Come abbiamo già scritto nell’articolo “Scale portatili: sicurezza e buone pratiche oltre la normativa”, le scale sono “attrezzature di lavoro dotate di pioli o gradini sui quali una persona può salire, scendere e sostare per brevi periodi. Permettono di superare dislivelli e raggiungere posti di lavoro in quota; possono essere trasportate e installate a mano senza l’ausilio di mezzi meccanici.” (fonte INAIL).
Anche se lo strumento è lo stesso, sarebbe bene rivedere le modalità di utilizzo a seconda se si usano per accedere in quota o come stazionamento in quota.
A parte questo, le cose più preoccupanti che si vedono sono:
- scale in appoggio con una errata inclinazione;
- appoggio a pareti o supporti verticali instabili;
- gravi errori di stabilizzazione alla base o appoggio su basamenti instabili;
- nessuna legatura o precauzione per evitare il ribaltamento all’indietro o laterale;
- scalate con una mano sola e con pesanti attrezzature nell’altra mano;
- nessun DPI anticaduta o di posizionamento (quando si impiegano come stazionamento in quota).
Anche qui, la giusta scelta dello strumento adeguato è una base fondamentale per evitare incidenti.
A questa deve seguire una buona formazione e addestramento.
Soprattutto se le scale devono essere impiegate abbinate all’uso di DPI anticaduta.

5 – Nessuna procedura di soccorso e recupero.
La bestia nera di qualsiasi sistema anticaduta.
Sono pochi i lavoratori addestrati ad eseguire una procedura di soccorso e recupero in quota.
Ancora meno i responsabili della sicurezza in grado di mettere a punto una corretta procedura di soccorso e recupero in quota o capaci a formare ed addestrare i propri lavoratori.
Quei pochi capaci, lavorano quasi tutti in piccole aziende specializzate in lavoro e posizionamento su fune.
Tra l’altro, è pensiero comune credere che una procedura di soccorso e recupero sia necessaria solo in caso di caduta.
Ne consegue che, se il sistema anticaduta è progettato a “caduta impedita”, si pensa non sia necessaria una procedura di questo tipo.
Come sarebbe meglio fare.
Cosa fare se un lavoratore si infortuna sul tetto, sul ponteggio o sul macchinario pur senza cadere, in maniera tale da necessitare – ma non essere in grado – di scendere rapidamente con le proprie gambe?

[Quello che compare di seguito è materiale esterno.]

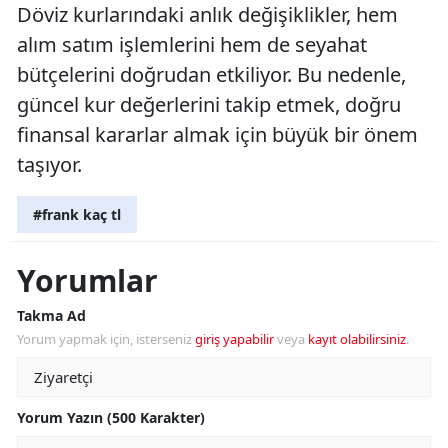
Döviz kurlarındaki anlık değişiklikler, hem
alım satım işlemlerini hem de seyahat
bütçelerini doğrudan etkiliyor. Bu nedenle,
güncel kur değerlerini takip etmek, doğru
finansal kararlar almak için büyük bir önem
taşıyor.
#frank kaç tl
Yorumlar
Takma Ad
Yorum yapmak için, isterseniz
giriş yapabilir
veya
kayıt olabilirsiniz
.
Yorum Yazın (500 Karakter)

Ad esempio un infarto, una frattura o una folgorazione?
Anche in questi casi si dovrebbe prevedere come recuperare un lavoratore per portarlo nella cosiddetta “area sicura” dove potrà essere preso in consegna dal SSN per l’ospedalizzazione.
Scrivere sulle procedure: in caso di infortunio chiamare il 115 o il 118 non è sbagliato ma denota una non completa valutazione dei rischi e un certo livello di approssimazione.

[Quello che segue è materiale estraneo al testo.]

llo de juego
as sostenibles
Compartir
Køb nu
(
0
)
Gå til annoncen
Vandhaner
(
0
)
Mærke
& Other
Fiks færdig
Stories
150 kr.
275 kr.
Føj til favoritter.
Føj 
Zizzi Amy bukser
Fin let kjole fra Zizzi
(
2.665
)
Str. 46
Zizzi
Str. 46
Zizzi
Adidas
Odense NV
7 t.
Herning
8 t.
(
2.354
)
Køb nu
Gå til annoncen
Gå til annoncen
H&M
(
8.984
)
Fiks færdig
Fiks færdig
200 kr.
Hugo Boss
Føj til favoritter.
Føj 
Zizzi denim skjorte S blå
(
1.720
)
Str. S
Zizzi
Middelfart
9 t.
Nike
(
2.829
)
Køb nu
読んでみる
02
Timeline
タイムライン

I Vigili del Fuoco , intervengono in media entro 15-20 minuti dalla chiamata… se non sono già impegnati in un’altra emergenza e se la location non è difficile da raggiungere.

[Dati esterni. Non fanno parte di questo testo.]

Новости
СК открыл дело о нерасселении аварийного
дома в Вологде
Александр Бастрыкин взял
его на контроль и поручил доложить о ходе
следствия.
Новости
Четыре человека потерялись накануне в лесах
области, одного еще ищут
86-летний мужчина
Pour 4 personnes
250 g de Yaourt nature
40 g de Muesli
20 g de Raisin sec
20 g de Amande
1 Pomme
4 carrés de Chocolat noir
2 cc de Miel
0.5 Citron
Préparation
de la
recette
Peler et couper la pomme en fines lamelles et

Arrivati sul luogo dell’incidente, hanno bisogno di alcuni minuti per valutare la situazione e lo scenario, che non conoscono perchè è probabile che sia la prima volta che vedono l’area di lavoro, l’azienda o il cantiere.
Poi passano alcuni minuti per attrezzarsi e altri minuti ancora per raggiungere l’infortunato e portarlo in salvo, consegnandolo ai medici sull’ambulanza.
Se sommiamo tutti questi “minuti”, è facile superare abbondantemente i tempi massimi di intervento per dare una possibilità di sopravvivenza all’infortunato grave.
Cosa diversa è se un paio di colleghi dell’infortunato – che sono già lì sul posto, conoscono lo scenario e hanno già con sé l’attrezzatura necessaria al soccorso – possiedono quel minimo di addestramento per portare in area sicura il collega mentre sta arrivando l’ambulanza.